● **Exercise**
Please reproduce every line of text from the records below word for word, leaving the pictures out of your answer.

● **Extracted information**
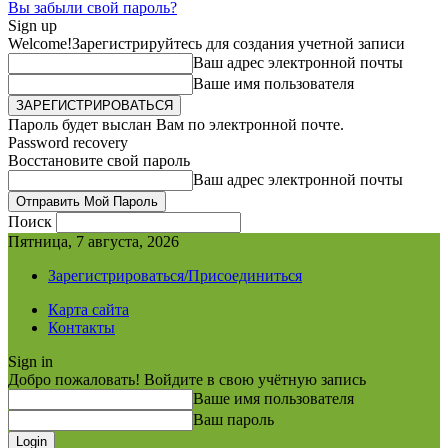
Вы забыли свой пароль?
Sign up
Welcome!
Зарегистрируйтесь для создания учетной записи
Ваш адрес электронной почты
Ваше имя пользователя
Пароль будет выслан Вам по электронной почте.
Password recovery
Восстановите свой пароль
Ваш адрес электронной почты
Поиск
Пятница, 7 августа, 2026
Зарегистрироваться/Присоединиться
Карта сайта
Контакты
Sign in
Добро пожаловать! Войдите в свою учётную запись
Ваше имя пользователя
Ваш пароль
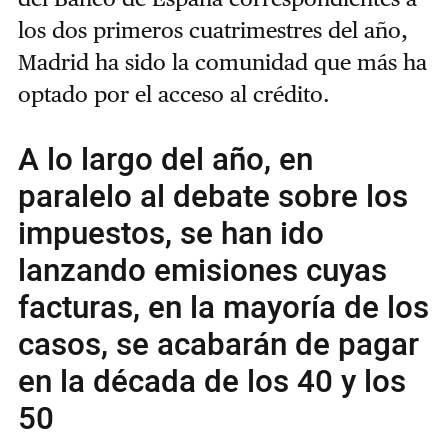
los dos primeros cuatrimestres del año,
Madrid ha sido la comunidad que más ha
optado por el acceso al crédito.
A lo largo del año, en
paralelo al debate sobre los
impuestos, se han ido
lanzando emisiones cuyas
facturas, en la mayoría de los
casos, se acabarán de pagar
en la década de los 40 y los
50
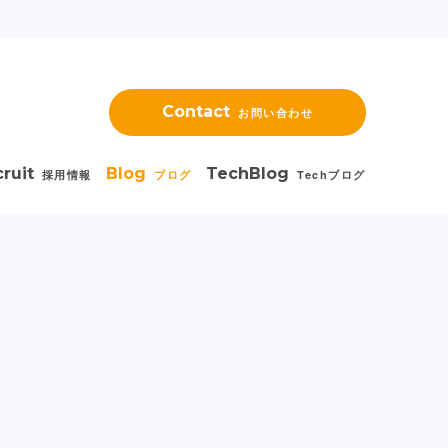
Contact
お問い合わせ
ruit
Blog
TechBlog
採用情報
ブログ
Techブログ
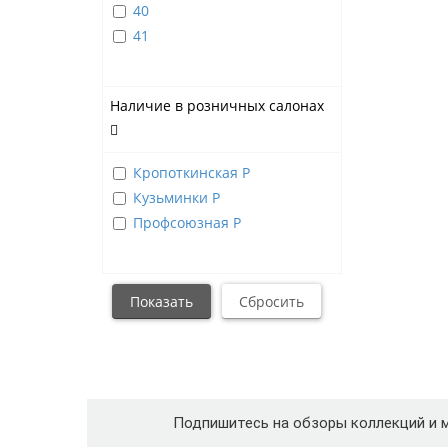
40
41
Наличие в розничных салонах
Кропоткинская Р
Кузьминки Р
Профсоюзная Р
Подпишитесь на обзоры коллекций и 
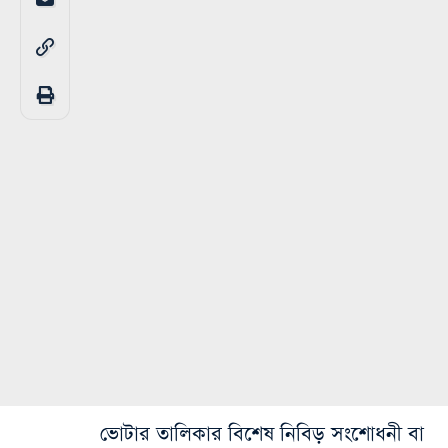
ভোটার তালিকার বিশেষ নিবিড় সংশোধনী বা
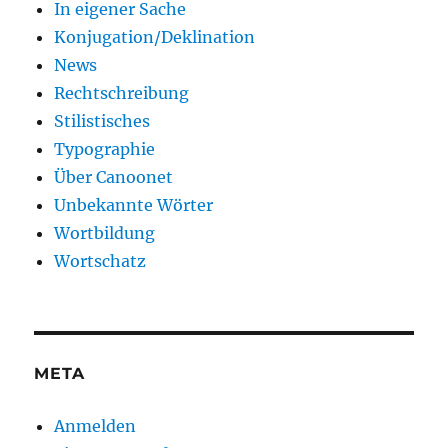
In eigener Sache
Konjugation/Deklination
News
Rechtschreibung
Stilistisches
Typographie
Über Canoonet
Unbekannte Wörter
Wortbildung
Wortschatz
META
Anmelden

● **Written answer**
Вы забыли свой пароль?
Sign up
Welcome!
Зарегистрируйтесь для создания учетной записи
Ваш адрес электронной почты
Ваше имя пользователя
Пароль будет выслан Вам по электронной почте.
Password recovery
Восстановите свой пароль
Ваш адрес электронной почты
Поиск
Пятница, 7 августа, 2026
Зарегистрироваться/Присоединиться
Карта сайта
Контакты
Sign in
Добро пожаловать! Войдите в свою учётную запись
Ваше имя пользователя
Ваш пароль
los dos primeros cuatrimestres del año,
Madrid ha sido la comunidad que más ha
optado por el acceso al crédito.
A lo largo del año, en
paralelo al debate sobre los
impuestos, se han ido
lanzando emisiones cuyas
facturas, en la mayoría de los
casos, se acabarán de pagar
en la década de los 40 y los
50
Contact
お問い合わせ
ruit
Blog
TechBlog
採用情報
ブログ
Techブログ
40
41
Наличие в розничных салонах
Кропоткинская Р
Кузьминки Р
Профсоюзная Р
Подпишитесь на обзоры коллекций и 
ভোটার তালিকার বিশেষ নিবিড় সংশোধনী বা
In eigener Sache
Konjugation/Deklination
News
Rechtschreibung
Stilistisches
Typographie
Über Canoonet
Unbekannte Wörter
Wortbildung
Wortschatz
META
Anmelden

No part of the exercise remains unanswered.